In the end, everyone seemed very satisfied with the results.  The images were part of a beautiful brochure created for the event along with banners that hung in the auditoriums.  Almost as important as the gig itself was the education I received in working with new tools- tools that I continue to employ to this day.  Sending color sketches to clients has never felt easier.  Photoshop doesn’t feel like a minefield.  Old dogs can indeed learn new tricks.  On this matter 60 feels like a new 25.  Many thanks to Alexander Isley for calling me in on this fascinating project and his associate, Christina Holland who was my point person throughout the project. Great people to work for and with.
Feeling out what approach to take to the project. Earliest scribblings with color brush pens.
Alexander Isley was very aware of my drawings of soldiers and Marines but he had also been the designer for years for a financial publication to which I contributed stylized portrait caricatures of business leaders. His hope was to combine those drawing approaches. Color was less the concern than good but not terribly serious likenesses.
A very convoluted process of printing first the scanned drawing and then reprinting the scanned color.
We finally seemed to have something to work with and present. Alex and Christina put together dummies of the brochure along with all the other designing for the event they were in charge of.
Playing with layering. Way too intense for what was intended for the brochure and banners but great fun to experiment. The more I did of these, editing layers and adding the more confident I got messing with Photoshop and Kyle's apps.
The finished brochure incorporating some of the organic shape themes from the watercolor studies.
80 heads eventually making it to the speaker list. Some had dropped out along the way.
Even the illustrator got a nice bio page. I worked off a template of Hanoch Piven's who had done the portraits for a previous event, keeping the bio nice and precise.

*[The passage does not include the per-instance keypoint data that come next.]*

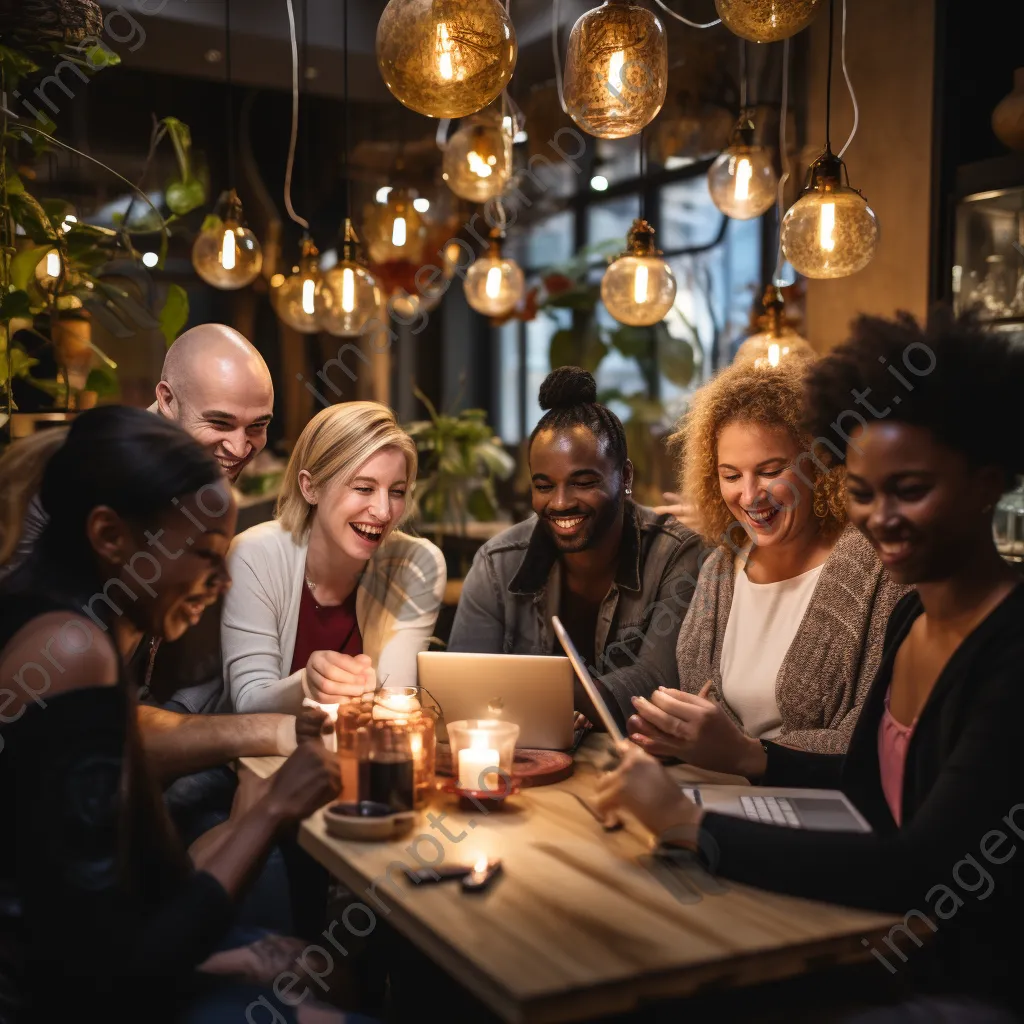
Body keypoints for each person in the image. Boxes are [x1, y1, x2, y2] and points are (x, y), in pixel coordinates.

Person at [596, 310, 1024, 1019]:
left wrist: (690, 826)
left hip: (967, 981)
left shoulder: (1009, 652)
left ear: (987, 483)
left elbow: (918, 867)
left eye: (910, 490)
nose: (879, 518)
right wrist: (746, 762)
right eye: (863, 492)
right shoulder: (915, 620)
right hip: (886, 944)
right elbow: (853, 783)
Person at [0, 406, 352, 1023]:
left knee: (322, 970)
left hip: (97, 974)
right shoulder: (71, 651)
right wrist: (271, 809)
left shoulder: (61, 619)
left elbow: (91, 923)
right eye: (202, 555)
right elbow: (102, 969)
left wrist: (225, 960)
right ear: (110, 537)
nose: (221, 583)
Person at [628, 358, 905, 766]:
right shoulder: (720, 569)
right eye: (731, 475)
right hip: (713, 794)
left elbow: (875, 743)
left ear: (819, 464)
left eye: (771, 470)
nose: (750, 495)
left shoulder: (876, 570)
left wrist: (750, 756)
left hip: (820, 810)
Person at [447, 367, 703, 729]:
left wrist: (510, 695)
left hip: (641, 765)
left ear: (625, 477)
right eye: (544, 485)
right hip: (528, 760)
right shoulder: (497, 562)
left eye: (583, 482)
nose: (561, 502)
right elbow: (460, 684)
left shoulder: (677, 554)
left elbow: (657, 683)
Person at [221, 402, 446, 714]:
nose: (383, 512)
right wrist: (305, 685)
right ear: (310, 487)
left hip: (362, 751)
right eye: (364, 488)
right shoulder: (254, 555)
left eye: (397, 491)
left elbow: (394, 702)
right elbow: (247, 703)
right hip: (271, 758)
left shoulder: (416, 564)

This is a selection of portraits that I felt worked particularly well. To post them all would be punishing and a bit of a redundancy. One of the challenges as we moved past 40 portraits was trying to keep the imagery fresh looking and still retain a sense of consistency.
Diana Nyad was one speaker who inspired a desire to create more aquatic marks and colors that tied in with her accomplishments.
Abraham Verghese
Poet Joshua Bennett
Artist Erica Chen
Kayt Sukel
One of the many subjects who received multiple color options. Rosie King.
One of those subjects that obsessed me. Sophie de Oliviera Barata, an artist who creates prosthetics. She looked different in every photo I could find and had such striking features in every shot. This was my preferred drawing but TED went with another one.
Barata
The group Inspector Gadje
Pianist Zolt Bognar
One who didn't get into the brochure but caught my attention. Rebecca Gomperts. She had a look in her photos that engaged.


Playing with one of the many choices from Kyle Webster's painting app.
I was hoping to maybe just create an image based on movement. This is the dance company AOM. TED felt some recognizable features were necessary.
Incorporating the drawing with the watercolor option. Suddenly it seemed I got too specific.
An alternative drawing. Less specificity.
Isley took the layers from one image and overlaid them on the less specific drawing.